**PROBLEM REQUIREMENTS:** "index tip: (1099, 608)" appears in one line; retype that line and all lines following it through the end of the records, with nothing left out or added.
▶
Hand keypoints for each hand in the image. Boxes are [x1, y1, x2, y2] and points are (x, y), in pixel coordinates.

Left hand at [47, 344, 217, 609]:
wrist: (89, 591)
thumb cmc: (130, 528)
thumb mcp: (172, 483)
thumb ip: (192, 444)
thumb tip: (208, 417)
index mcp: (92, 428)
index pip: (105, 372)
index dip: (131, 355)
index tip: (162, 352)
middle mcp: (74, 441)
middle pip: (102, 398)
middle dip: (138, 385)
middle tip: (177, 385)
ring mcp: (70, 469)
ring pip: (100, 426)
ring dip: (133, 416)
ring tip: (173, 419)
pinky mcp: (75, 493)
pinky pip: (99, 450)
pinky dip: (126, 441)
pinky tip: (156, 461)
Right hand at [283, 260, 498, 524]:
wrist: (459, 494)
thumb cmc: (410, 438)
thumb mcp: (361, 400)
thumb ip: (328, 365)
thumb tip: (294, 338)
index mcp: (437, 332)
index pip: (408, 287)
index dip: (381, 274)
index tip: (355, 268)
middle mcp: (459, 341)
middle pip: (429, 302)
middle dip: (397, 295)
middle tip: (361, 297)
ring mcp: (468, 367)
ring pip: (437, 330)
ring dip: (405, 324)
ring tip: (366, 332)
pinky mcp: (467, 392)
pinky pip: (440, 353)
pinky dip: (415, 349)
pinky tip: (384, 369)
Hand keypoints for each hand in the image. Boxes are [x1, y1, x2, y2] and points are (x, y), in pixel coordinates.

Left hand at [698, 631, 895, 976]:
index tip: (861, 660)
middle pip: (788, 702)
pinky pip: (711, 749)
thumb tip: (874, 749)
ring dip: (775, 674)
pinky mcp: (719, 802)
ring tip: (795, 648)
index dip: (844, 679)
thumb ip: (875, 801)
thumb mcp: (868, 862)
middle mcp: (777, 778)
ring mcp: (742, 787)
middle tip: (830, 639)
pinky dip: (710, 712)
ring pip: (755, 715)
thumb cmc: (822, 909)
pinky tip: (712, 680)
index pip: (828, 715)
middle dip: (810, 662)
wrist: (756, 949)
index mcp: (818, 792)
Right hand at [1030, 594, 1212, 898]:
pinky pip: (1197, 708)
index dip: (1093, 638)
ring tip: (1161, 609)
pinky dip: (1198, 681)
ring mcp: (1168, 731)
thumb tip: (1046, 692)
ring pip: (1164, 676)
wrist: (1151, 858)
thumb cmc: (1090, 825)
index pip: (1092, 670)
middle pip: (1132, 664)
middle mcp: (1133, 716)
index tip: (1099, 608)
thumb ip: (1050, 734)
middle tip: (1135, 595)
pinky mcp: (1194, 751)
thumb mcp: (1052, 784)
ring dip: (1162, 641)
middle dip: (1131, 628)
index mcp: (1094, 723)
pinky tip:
◀
**RESULT OF THIS EXERCISE:**
index tip: (1099, 608)
thumb ip: (1050, 734)
middle tip: (1135, 595)
pinky mcp: (1194, 751)
thumb mcp: (1052, 784)
ring dip: (1162, 641)
middle dip: (1131, 628)
index mcp: (1094, 723)
pinky tip:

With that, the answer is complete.